Dr Tim Causer
Senior Research Associate
The Bentham Project
Faculty of Laws
- Joined UCL
- 1st Oct 2010
Research summary
Tim Causer joined the Bentham Project in 2010, where he is currently working on Jeremy Bentham's writings on convict transportation, colonialism, and imperialism for the AHRC-funded project, ‘Convict Australia and Utilitarianism: Jeremy Bentham’s Writings on Australia.’ One of the main outputs of this work will be a volume of the Collected Works of Jeremy Bentham, containing three seminal texts: the two 'Letters to Lord Pelham', and 'A Plea for the Constitution', better known collectively as Panopticon versus New South Wales, and the never before published 'Colonization Society Proposal'. The volume will also include a hitherto-unpublished third 'Letter to Lord Pelham', and the 'New Wales' manuscript fragments of 1791, containing some of Bentham's earliest writings on the penal colony. This research will help to shed more light on the failure of Bentham’s panopticon prison scheme, and on the enduring importance of his critique of transportation.
Until the end of 2015 Tim was responsible for the co-ordination of the award-winning crowdsourced transcription initiative, Transcribe Bentham. He also worked on the EU-funded tranScriptorium programme, which developed solutions for the searching, indexing and full transcription by machines of historic handwritten manuscripts.

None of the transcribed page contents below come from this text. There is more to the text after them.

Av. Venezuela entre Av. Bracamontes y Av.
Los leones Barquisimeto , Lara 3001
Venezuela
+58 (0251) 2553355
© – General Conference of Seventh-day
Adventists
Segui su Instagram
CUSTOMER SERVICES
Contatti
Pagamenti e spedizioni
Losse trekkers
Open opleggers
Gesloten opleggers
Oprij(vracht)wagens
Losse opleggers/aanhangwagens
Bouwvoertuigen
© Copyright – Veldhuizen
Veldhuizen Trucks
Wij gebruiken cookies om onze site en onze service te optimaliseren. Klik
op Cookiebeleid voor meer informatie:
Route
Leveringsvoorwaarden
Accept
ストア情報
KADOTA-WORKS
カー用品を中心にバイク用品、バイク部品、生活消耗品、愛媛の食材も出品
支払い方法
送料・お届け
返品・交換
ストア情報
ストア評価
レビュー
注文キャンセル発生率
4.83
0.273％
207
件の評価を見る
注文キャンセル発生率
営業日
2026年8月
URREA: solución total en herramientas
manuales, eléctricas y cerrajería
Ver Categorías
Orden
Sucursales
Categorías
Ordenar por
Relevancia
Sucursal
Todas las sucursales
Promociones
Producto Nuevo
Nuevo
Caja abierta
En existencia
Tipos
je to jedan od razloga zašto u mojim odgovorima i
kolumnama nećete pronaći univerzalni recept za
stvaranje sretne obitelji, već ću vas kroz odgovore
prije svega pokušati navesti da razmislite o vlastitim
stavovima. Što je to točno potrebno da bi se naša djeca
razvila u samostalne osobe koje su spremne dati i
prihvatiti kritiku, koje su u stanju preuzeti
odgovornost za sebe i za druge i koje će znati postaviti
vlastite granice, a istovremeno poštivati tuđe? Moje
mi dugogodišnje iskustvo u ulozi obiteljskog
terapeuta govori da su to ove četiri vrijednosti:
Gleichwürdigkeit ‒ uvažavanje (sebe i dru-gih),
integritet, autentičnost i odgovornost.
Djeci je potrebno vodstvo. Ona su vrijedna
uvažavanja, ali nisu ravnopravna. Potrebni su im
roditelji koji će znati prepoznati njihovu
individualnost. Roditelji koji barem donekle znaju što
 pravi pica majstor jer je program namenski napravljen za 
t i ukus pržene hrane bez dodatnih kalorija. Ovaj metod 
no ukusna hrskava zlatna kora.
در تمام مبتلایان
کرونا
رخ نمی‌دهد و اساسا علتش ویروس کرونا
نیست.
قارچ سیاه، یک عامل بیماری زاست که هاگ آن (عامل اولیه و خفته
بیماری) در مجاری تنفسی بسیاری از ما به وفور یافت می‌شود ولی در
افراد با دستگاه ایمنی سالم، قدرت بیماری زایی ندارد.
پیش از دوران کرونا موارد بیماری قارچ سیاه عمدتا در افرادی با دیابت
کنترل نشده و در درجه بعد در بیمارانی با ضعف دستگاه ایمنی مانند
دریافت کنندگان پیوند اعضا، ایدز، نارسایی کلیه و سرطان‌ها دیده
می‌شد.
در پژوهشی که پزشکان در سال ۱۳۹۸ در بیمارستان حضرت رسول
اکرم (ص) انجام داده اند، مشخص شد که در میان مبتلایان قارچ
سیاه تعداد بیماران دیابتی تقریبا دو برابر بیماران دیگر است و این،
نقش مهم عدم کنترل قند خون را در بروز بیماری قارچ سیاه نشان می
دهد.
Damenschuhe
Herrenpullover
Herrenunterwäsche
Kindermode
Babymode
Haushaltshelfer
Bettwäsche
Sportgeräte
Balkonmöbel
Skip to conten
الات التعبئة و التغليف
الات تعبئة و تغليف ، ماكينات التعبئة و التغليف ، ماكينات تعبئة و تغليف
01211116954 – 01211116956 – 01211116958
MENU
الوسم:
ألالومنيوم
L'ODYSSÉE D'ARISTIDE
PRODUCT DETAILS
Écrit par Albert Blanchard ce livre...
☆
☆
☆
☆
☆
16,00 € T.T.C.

Tim’s research interests are in the histories of convict transportation, crime and punishment, colonial Australia. In 2014 he travelled to Norfolk Island to appear in an episode of Coast Australia, and he recently published an edition of Memorandoms by James Martin—the earliest Australian convict narrative, the manuscript of which is in the Bentham Papers—with UCL Press.
Teaching summary
LAWSG021/021A: Jeremy Bentham the Utilitarian Tradition (LLM module)
Education
- University of London
- Doctorate, Doctor of Philosophy | 2010
- University of Aberdeen
- Other higher degree, Master of Letters | 2006
- University of Aberdeen
- Other higher degree, Master of Arts | 2004
Biography
Tim's PhD research was carried out at the Menzies Centre for Australian Studies, King's College London, which focused on the notorious penal station at Norfolk Island (1825-55).